Assignment
Answer with a number only, stating how many lines of the records hold the word "shoulder".

Working data
=== Section Start ===

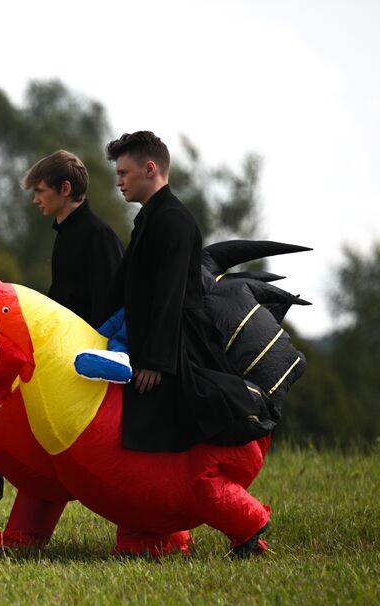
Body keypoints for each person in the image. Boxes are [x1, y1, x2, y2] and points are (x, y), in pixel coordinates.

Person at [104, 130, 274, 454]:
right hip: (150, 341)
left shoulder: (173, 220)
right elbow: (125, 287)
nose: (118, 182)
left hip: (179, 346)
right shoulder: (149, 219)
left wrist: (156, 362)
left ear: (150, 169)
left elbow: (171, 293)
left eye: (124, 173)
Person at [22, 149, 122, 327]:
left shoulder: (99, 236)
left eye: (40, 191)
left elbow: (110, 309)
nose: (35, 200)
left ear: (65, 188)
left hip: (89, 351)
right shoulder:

=== Section End ===

Your solution
4